There are several stumbling effects of flagged revs.
The vandalism will have a larger window where it will be observed before it goes away unnoticed. This is often named probability of detection in military projects. In the present UI in Wp this is a major problem. The window is very short and when the vandalism passes out of this window the chance of detection rapidly drops of to a level given by the reading frequency of the article. The sighting process will (can) lock the vandalism in a indefinitely much larger window. This increases the PoD but will also be the prime reason why people observe that the system doesn't scale well. That is, the users observe the edits that previously went away unnoticed.
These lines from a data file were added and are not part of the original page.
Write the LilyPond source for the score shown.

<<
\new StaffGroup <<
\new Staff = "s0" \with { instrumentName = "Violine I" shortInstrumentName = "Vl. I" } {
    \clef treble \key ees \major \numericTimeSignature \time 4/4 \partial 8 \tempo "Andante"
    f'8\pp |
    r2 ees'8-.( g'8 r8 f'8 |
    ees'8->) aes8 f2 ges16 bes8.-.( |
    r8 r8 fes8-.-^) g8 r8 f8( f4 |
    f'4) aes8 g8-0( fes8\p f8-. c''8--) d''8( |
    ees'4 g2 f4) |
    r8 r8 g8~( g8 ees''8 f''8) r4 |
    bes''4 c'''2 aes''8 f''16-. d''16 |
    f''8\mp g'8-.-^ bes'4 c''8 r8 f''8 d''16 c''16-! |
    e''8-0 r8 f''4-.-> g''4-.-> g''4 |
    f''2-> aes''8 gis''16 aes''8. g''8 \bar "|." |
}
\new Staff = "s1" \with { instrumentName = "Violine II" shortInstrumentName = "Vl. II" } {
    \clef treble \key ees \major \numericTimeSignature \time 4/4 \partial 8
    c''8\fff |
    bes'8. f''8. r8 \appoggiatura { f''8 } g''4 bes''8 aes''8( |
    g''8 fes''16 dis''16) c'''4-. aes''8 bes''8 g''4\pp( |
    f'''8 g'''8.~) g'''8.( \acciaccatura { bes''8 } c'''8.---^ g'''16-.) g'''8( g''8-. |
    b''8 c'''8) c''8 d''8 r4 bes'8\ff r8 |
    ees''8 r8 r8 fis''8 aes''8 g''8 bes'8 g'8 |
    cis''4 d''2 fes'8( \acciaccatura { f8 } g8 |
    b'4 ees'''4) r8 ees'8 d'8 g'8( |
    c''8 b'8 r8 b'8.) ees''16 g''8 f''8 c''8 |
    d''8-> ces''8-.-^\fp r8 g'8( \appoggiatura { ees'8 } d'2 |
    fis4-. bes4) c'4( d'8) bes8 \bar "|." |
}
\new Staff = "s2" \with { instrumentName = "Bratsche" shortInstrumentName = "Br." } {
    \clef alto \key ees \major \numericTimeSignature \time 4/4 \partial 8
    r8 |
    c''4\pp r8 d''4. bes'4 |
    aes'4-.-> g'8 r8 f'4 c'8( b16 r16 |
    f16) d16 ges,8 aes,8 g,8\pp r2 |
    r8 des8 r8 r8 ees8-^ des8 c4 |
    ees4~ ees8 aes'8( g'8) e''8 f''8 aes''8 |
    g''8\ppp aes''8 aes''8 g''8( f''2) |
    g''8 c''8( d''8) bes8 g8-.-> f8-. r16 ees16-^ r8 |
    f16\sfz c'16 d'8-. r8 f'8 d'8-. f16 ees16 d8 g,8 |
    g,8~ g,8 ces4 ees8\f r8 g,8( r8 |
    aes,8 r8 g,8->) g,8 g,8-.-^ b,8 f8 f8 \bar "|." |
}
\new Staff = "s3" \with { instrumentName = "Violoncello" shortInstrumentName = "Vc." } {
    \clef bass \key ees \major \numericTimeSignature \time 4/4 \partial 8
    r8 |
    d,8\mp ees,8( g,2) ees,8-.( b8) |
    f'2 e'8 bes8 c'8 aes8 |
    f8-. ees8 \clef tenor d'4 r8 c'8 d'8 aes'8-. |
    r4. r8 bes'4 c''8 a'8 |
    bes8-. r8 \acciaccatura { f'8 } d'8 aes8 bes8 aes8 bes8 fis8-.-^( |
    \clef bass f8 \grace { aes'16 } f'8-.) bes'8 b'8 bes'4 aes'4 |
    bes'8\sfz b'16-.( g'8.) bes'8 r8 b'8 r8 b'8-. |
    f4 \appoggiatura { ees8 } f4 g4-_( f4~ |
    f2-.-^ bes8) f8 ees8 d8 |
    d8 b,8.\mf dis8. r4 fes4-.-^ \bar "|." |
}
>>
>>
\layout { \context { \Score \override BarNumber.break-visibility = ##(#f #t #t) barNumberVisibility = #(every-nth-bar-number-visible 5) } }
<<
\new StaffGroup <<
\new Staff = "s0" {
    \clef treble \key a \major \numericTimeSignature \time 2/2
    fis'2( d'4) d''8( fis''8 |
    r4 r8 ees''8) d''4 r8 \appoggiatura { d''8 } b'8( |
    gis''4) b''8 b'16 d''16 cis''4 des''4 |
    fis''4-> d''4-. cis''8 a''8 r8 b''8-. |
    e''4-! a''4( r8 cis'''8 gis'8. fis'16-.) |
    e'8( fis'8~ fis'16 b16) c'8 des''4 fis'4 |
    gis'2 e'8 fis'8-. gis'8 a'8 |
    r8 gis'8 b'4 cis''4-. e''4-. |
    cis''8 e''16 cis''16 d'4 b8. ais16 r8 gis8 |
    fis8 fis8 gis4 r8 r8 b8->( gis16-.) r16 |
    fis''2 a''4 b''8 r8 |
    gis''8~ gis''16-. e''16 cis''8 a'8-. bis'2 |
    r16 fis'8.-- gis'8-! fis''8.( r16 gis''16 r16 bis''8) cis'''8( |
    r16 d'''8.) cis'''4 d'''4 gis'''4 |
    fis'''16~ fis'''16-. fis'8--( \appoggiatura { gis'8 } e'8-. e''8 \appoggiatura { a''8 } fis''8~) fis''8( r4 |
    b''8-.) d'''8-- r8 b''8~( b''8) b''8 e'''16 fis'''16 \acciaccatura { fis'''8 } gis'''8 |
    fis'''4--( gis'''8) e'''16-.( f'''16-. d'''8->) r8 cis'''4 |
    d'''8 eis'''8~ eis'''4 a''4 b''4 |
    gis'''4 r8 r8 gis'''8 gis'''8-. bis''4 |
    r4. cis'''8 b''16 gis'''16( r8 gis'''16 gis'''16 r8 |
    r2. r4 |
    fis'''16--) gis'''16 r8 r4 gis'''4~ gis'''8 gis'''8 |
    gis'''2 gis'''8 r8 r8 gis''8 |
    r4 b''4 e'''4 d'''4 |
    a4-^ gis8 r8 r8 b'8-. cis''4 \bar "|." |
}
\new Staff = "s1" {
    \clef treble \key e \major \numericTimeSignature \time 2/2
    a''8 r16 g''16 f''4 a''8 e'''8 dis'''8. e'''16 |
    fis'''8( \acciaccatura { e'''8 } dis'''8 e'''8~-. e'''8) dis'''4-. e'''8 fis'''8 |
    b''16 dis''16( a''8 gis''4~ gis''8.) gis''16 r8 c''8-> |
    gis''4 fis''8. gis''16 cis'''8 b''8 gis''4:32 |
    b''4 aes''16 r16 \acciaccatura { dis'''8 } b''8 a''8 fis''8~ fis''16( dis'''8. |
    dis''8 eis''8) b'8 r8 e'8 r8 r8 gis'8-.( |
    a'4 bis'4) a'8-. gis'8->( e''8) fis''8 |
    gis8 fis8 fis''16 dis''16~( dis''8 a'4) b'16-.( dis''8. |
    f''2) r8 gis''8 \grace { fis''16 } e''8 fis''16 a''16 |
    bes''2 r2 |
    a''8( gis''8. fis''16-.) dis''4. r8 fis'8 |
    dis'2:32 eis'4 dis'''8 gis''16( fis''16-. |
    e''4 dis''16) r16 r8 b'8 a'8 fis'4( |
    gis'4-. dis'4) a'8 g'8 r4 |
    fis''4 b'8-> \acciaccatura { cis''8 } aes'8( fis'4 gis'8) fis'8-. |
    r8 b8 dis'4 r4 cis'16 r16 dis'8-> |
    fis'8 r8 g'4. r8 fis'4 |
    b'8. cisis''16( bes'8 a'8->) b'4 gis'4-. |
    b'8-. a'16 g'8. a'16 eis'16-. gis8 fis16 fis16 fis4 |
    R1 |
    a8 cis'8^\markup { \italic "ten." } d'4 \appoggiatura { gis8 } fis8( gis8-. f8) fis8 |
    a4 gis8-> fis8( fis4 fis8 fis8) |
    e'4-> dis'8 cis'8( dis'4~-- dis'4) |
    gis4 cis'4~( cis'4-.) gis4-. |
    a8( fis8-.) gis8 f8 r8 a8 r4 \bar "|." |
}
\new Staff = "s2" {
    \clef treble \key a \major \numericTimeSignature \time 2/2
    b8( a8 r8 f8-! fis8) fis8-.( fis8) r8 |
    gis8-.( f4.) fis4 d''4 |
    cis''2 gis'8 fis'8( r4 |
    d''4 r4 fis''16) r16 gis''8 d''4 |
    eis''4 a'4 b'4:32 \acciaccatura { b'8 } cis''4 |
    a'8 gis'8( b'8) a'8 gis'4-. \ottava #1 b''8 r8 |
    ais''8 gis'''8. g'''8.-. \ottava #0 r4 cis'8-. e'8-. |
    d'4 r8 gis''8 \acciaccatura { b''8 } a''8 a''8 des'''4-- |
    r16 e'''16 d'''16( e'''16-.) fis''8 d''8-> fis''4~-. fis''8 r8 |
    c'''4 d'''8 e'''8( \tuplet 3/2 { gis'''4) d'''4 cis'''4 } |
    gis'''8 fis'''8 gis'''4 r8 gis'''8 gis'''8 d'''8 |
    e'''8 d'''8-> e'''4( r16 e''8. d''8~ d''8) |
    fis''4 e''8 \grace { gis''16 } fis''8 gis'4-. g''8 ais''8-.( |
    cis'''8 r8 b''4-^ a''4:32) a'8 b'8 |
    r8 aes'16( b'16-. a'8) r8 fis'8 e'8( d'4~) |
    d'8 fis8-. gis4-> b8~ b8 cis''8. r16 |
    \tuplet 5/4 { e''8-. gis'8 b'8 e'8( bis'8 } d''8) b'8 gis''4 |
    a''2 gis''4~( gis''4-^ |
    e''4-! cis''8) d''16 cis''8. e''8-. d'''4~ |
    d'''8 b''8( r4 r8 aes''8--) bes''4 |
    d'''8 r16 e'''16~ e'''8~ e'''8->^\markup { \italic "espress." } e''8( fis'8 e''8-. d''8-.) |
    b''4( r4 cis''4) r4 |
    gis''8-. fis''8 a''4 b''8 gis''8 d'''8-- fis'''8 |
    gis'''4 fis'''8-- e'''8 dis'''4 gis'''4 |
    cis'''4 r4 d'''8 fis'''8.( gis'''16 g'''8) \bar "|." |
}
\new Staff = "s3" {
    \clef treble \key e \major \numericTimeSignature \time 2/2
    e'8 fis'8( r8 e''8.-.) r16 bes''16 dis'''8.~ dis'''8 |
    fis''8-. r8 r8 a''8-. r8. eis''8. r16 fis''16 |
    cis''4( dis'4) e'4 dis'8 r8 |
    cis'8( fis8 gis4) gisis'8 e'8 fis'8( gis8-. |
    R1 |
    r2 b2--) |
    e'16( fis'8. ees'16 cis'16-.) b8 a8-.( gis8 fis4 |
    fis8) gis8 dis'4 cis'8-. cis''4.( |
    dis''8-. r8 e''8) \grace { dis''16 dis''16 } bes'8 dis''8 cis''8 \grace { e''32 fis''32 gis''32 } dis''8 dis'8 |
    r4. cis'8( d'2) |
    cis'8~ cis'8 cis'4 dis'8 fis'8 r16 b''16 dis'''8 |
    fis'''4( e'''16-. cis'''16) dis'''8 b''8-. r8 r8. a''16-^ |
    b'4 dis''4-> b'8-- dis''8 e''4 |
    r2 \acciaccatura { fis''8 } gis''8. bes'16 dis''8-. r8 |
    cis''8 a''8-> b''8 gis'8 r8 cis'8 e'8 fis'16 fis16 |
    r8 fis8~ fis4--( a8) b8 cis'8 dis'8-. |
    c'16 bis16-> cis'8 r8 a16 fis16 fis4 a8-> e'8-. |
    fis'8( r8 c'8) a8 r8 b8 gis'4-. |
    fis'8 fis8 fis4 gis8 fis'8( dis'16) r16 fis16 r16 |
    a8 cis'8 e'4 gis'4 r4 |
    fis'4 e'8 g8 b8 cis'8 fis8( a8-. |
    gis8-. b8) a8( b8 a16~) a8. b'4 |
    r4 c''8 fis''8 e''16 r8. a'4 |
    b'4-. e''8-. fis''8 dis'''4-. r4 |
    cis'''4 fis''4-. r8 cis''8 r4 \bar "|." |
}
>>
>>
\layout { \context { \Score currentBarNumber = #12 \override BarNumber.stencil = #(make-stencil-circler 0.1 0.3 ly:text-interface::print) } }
An other thing closely related to this is an ability to verify several previous versions in one operation, ie qualifying a new version as sighted without regard to previous history. This makes the whole process much more effective then the present method of patrolling. As a guesstimate this can give a factor of 2-3 times, but limited to how effective the UI is on conveying the information from the previous edits.
Lastly there are a very odd effect that will emerge if the users that do patroling/sighting observe the ''unsighted'' versions in a cumulative way. By marking the versions as sighted they will successive concentrate on those versions that contains vandalism. This increases the effectiveness several times, increases the time one unsighted version is observable and therefore increases PoD.
I believe sighted versions will need fewer patrolers because they will be more effective, and the result will be articles with less vandalism. Unfortunatly the system breaks down ungracefully when the patrolers can't keep up and the vandalism starts to pile up. On the good side the heap of vandalism can be handled later as long as the heap don't consistently builds up over some time.
John E